For riders Uber said: “We do not believe any individual rider needs to take any action. We have seen no evidence of fraud or misuse tied to the incident. We are monitoring the affected accounts and have flagged them for additional fraud protection. “

Uber said that it learned about the security breach in November 2016 and said it took steps to prevent further harm but chose not to inform drivers and riders about the incident. “We think this was wrong, which is why we are now taking the actions we’ve described,” the blog added.

Meanwhile, Reuters reports that Uber paid hackers $100,000 to keep the incident a secret. CEO Dara Khosrowshahi said that two people – chief security officer Joe Sullivan and his deputy Craig Clark – who were responsible for handling the security breach have been fired. “I’ve asked Matt Olsen, a co-founder of a cybersecurity consulting firm and former general counsel of the National Security Agency and director of the National Counterterrorism Center, to help me think through how best to guide and structure our security teams and processes going forward,” he added.

Pilling problems and culture issues

The incident is also piling on Uber’s existing legal troubles. Hours after the company reporting the security breach, Uber was sued in Los Angeles, as indicated by this Bloomberg report.

  • Earlier this year, venture capital firm Benchmark Capital filed a lawsuit against Former CEO Travis Kalanick for breach of contract and fiduciary duty alleging him that he gained several board seats through “material misstatements and fraudulent concealment”. However, it seems that Kalanick and Benchmark Capital have reached a truce and the two agreed to drop the lawsuit the SoftBank-Uber deal happens successfully, according to a Techcrunch report.
  • Uber faced heavy criticism following the rape of a passenger during an Uber ride in Delhi, in December 2014. This led to increased scrutiny on online cab services in the country from authorities. It was also one of the reasons why it led to the ouster of Kalanick and senior vice president for business Emil Michael. Michael had obtained medical records of the victim and had reportedly shared the same with Kalanick.
  • The company had to fire 20 executives have been fired or quit the company for various reasons. This entire process was kickstarted in February this year, when former Uber engineer, Susan Fowler alleged that she had faced sexual harassment and discrimination during her time at the company.

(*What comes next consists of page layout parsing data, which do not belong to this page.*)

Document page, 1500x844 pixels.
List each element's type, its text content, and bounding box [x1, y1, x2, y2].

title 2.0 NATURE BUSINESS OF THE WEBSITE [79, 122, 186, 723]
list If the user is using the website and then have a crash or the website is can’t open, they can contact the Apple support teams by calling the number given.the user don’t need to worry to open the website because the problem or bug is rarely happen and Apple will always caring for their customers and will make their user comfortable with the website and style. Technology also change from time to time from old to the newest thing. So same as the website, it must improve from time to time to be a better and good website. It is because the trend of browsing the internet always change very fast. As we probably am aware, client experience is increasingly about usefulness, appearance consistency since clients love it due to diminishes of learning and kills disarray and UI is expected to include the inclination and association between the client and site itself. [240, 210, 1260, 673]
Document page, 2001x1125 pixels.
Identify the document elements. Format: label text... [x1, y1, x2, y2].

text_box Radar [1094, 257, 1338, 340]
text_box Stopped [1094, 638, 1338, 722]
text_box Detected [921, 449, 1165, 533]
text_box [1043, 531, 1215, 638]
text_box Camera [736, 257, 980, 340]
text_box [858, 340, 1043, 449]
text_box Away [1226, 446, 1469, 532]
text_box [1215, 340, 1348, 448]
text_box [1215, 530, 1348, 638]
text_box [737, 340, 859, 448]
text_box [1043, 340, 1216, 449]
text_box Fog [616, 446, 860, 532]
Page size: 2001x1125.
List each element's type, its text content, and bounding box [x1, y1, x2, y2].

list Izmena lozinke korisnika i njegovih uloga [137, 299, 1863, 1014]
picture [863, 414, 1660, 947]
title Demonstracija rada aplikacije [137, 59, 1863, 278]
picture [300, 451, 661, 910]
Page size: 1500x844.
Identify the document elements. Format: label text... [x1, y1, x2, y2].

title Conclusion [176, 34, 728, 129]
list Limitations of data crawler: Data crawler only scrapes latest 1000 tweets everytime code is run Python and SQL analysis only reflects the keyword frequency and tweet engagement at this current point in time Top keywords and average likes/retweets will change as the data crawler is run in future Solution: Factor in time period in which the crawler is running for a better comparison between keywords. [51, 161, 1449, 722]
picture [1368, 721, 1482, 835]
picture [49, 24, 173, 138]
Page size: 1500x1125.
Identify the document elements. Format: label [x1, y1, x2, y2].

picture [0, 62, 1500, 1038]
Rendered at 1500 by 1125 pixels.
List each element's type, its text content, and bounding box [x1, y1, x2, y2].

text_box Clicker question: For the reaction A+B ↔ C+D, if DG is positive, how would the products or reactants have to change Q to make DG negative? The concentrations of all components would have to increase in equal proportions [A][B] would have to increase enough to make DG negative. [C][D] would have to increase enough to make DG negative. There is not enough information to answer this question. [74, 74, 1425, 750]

The security breach also highlights Uber’s culture problem under Kalanick’s reign. Khosrowshahi, who was appointed as CEO in August 2016, said he had only recently learned of the breach. Reuters adds that in November 2016, Uber was in negotiations with the US Federal Trade Commission over the handling of consumer data.

The report added that Uber’s board investigated the matter and concluded that Kalanick and former general counsel Salle Yoo were involved in the decision not to disclose the data breach.

“None of this should have happened, and I will not make excuses for it. While I can’t erase the past, I can commit on behalf of every Uber employee that we will learn from our mistakes,” Khosrowshahi said in the blog.